The English, however, have had their own “fighting” beers. Vaux Double Maxim, a brown ale once made by the now-defunct Vaux Brewery of Sunderland, England, was brewed to celebrate the return of Captain (later Colonel) Ernest Vaux from the Boer War in South Africa. It was named for the Maxim machine gun detachment with which Vaux served.
Probably the most controversial contemporary British “war beer” is Spitfire Ale–a special bitter that took flight in 1990 to commemorate the Battle of Britain in World War II. Dubbed “the bottle of Britain,” the brand took humorous aim at Germans in a series of clever ads with a military theme.
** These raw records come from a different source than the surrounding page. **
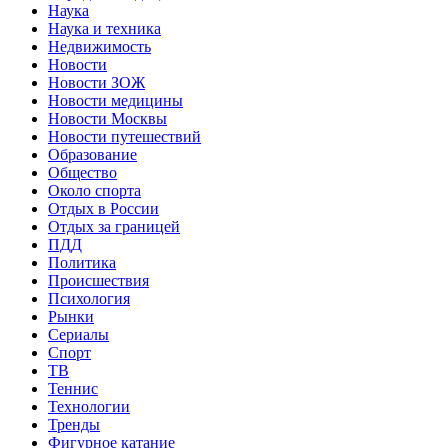
Наука
Наука и техника
Недвижимость
Новости
Новости ЗОЖ
Новости медицины
Новости Москвы
Новости путешествий
Образование
Общество
Около спорта
Отдых в России
Отдых за границей
ПДД
Политика
Происшествия
Психология
Рынки
Сериалы
Спорт
ТВ
Теннис
Технологии
Тренды
Фигурное катание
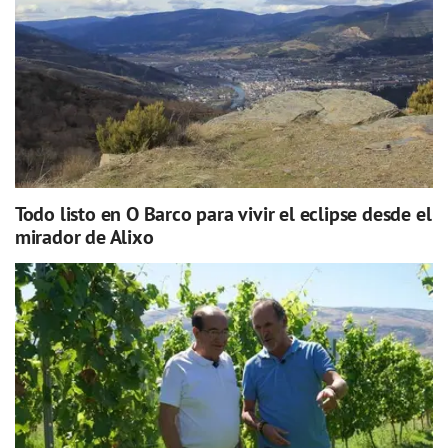
Todo listo en O Barco para vivir el eclipse desde el
mirador de Alixo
In one, the black silhouette of a British pint glass and a German beer stein are shown against a red background with the caption: “Target Identification: Ours–Theirs.” Other headlines from the campaign include, “Downed all over Kent–just like the Luftwaffe” and “No Fokker comes Close.” Complaints by German tourists caused the posters to be pulled from Tube stations in London in 1995. The brewery responded with a parting shot: a poster that read “Vot’s zo funny about zees posters?”
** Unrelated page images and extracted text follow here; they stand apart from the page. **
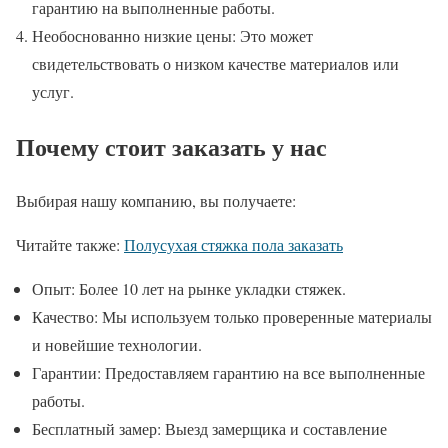
гарантию на выполненные работы.
Необоснованно низкие цены: Это может
свидетельствовать о низком качестве материалов или
услуг.
Почему стоит заказать у нас
Выбирая нашу компанию, вы получаете:
Читайте также:
Полусухая стяжка пола заказать
Опыт: Более 10 лет на рынке укладки стяжек.
Качество: Мы используем только проверенные материалы
и новейшие технологии.
Гарантии: Предоставляем гарантию на все выполненные
работы.
Бесплатный замер: Выезд замерщика и составление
Whether it has been used as an inducement to war or a draught of relief when the battle’s done, beer has always been on the front lines. It would be the ultimate irony if this beverage that has literally inspired legions were to be relegated, in this new era of political correctness, to the military museum.
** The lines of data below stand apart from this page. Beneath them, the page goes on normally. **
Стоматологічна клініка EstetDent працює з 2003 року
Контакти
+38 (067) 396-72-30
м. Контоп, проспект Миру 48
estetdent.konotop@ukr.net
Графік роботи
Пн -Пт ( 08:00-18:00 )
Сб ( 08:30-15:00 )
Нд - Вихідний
(1) Barry Cunliffe, The Ancient Celts. Oxford: Oxford University Press, 1997. p. 103 (2) Gregg Smith, Beer in America: The Early Years 1587-1840 . Boulder, CO: Siris Books (Brewers Publications), 1998, p. 100 (3) Ibid, p. 108 (4) Ibid, p. 105 (5) Brian Glover, Brewing For Victory: Brewers, Beer and Pubs in World War II. Cambridge: The Lutterworth Press, 1995, p.1 (6) Ibid, p. 2-4 (7) Ibid, p. 15 (8) Ibid, p. 97 (9) Ibid, p. 126 (10) George Boehmer, “GI Gripes in Yugoslavia”, Associated Press article, March 20, 1996.